COMMUNITY EMPOWERMENT COMES FROM OVERCOMING THE ROAD BLOCKS OF THE CREATIVE PROCESS. - Tina Watkins, General Manager, WLCAC


ANTICIPATED IMPACTS:

Because of the extensive outreach and care that was taken to ensure that the neighborhood's different groups had the opportunity to discuss issues of growth and change together, the planning process has instigated a dialogue about the possibility of creating a larger cultural district for the neighborhood. Creating this change to the South Los Angeles Master Plan authored by the City of Los Angeles could help to build the economic and regulatory capacity of the Watts Neighborhood area and engage the arts to help meet the neighborhood’s development goals. Project mangers, however, knew that these longer-term project outcomes had to be balanced with shorter term gains. As project manager Tina Watkins said, “the most important thing when working with poor neighborhoods is creating success. It’s important to find the low hanging fruit in your plans and make sure you’re able to create something people can see.”

UNEXPECTED IMPACTS:

Project managers also recognized that optimism was essential for ensuring the project success. Similarly, they knew that with a string of unmet promises still fresh in their minds, there was really no way of guaranteeing that this new effort would capture the optimism of residents. However, for the time being, organizers are encouraged by the level of trust that is developing between the neighborhood and the city. A great deal of that optimism, says WLCAC director Tim Watkins, has to do with the fact that they were able to, “take what looks like nothing and make something out of it. That’s the trick. It’s what we did here, both with our buildings and with the community. You can never move forward thinking you don’t have the resources you need. They’re always there, you just need to find them.”

Resources:

Watts Labor Community Action Committee

Watts Towers of Simon Rodia State Historic Park

Project page on the California Department of Parks and
Recreation website Site Plan

Rendered plan drawing of design proposal

"We were able to keep a clear vision for the project while letting it evolve by keeping everything written down.  It sounds simple but it’s important to be clear about what your intent and purpose is. We had a very simple plan that everyone had agreed to, but it gave us the flexibility along the way…. on how we got there." – Tina Watkins, General Manager, WLCAC

  • Los Angeles County Museum of Art
  • City of Los Angeles Department of Public Works Bureau of Street Services
  • City of Los Angeles Planning Department
  • Los Angeles County Metropolitan Transit Authority (Metro)
  • American Institute of Architects, Los Angeles Chapter
  • National Organization of Minority Architects
  • Harbor Watts Economic Development Corporation
  • Earth Art Partnership
  • Committee for Simon Rodia’s Towers in Watts
  • Friends of Watts Towers Art Center
  • Watts Towers Community Action Council
  • Watts/Century Latino Organization

As result of the project a vision for the cultural crescent has been proposed and the Northern portion of the design known as the Artist Pathway East, is pending construction.  The Pathway will incorporate public art elements and community input gained through the Our Town project.  With completed designs in hand the team will work with DCA to assemble funding for the next phase of the project through investment and possible grant resources.

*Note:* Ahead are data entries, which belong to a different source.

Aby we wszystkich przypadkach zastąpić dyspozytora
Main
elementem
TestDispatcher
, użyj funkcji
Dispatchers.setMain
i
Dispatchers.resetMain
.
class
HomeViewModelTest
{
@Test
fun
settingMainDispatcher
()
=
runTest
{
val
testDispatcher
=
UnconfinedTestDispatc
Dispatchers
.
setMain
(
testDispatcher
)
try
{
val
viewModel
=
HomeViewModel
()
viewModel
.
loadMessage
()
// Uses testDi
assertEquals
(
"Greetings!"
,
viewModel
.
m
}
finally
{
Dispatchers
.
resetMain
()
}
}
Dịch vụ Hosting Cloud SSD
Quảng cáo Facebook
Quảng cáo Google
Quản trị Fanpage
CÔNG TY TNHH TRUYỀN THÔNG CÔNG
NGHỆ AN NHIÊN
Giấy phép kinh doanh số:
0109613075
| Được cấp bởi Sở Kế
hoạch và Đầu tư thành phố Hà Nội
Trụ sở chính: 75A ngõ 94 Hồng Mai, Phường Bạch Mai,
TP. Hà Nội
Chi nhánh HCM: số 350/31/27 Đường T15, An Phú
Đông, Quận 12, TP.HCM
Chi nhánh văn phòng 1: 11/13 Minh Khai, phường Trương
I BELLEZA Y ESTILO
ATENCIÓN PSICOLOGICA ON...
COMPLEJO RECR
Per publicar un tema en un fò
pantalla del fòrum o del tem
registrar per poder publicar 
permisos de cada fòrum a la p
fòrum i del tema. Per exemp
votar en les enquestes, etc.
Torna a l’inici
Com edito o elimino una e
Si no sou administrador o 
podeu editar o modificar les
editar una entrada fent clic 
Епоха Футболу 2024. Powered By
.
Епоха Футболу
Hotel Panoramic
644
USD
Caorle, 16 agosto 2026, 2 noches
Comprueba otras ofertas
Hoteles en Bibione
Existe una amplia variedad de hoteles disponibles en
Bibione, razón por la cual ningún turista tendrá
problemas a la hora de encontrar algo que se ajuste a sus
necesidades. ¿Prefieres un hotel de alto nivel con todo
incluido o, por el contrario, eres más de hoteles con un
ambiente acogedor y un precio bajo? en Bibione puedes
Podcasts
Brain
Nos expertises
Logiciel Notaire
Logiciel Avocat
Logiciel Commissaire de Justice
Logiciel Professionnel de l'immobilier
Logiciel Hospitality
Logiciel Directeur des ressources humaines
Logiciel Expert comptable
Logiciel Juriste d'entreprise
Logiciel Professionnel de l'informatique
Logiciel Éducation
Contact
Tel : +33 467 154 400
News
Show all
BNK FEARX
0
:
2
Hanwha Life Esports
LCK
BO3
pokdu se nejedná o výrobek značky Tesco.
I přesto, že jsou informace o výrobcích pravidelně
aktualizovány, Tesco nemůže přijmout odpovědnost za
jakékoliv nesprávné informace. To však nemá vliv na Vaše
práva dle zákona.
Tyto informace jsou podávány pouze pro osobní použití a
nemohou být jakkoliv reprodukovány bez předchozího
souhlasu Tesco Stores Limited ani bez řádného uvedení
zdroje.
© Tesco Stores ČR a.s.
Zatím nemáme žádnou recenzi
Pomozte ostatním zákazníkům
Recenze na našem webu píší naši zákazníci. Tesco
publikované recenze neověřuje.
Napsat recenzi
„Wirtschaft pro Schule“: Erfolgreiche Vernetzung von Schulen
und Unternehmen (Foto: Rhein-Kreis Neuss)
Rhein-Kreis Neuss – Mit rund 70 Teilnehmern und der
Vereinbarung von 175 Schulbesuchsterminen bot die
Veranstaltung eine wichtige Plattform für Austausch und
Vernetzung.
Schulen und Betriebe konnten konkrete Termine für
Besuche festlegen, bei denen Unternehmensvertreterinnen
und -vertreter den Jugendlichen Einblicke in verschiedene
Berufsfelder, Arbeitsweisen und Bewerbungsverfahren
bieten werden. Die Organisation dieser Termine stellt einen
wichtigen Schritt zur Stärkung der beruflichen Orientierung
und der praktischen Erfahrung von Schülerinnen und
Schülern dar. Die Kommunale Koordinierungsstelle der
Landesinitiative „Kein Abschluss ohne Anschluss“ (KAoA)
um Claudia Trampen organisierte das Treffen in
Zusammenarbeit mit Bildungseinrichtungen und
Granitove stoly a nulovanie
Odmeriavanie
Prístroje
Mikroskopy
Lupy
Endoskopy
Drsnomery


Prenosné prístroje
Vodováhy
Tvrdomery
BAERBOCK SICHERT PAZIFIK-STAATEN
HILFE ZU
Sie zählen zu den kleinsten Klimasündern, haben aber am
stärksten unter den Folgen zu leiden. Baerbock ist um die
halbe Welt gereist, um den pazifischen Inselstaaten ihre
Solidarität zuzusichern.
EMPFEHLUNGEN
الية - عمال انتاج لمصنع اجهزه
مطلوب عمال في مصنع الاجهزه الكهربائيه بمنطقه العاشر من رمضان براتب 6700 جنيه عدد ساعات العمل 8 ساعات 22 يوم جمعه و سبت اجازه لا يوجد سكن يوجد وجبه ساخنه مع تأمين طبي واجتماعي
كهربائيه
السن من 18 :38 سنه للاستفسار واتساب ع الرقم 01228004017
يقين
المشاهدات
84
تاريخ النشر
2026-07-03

Project partners also worked with the City of Los Angeles Department of Public Works, Bureau of Street Services. NEA funding allowed for community-based Artists-in-Residence at DCA's Watts Towers Arts Center to envision and design a large-scale Gateway Monument to be built adjacent to a Metro Rail Station.  Entitled "We Are Watts," this large scale sculpture represents the diversity and cultural history of the Watts community.  As part of the design process, a series of community meetings were held to solicit community feedback. The Gateway Monument is currently in the engineering phase, with construction scheduled to begin early 2015 through funding from a Metro Call for Projects awarded to the Bureau of Street Services.

An advisory team of local artists connected with the Watts Towers Arts Center was formed as a result of the project. Their task is now to create designs that will incorporate public art into the newly constructed project areas.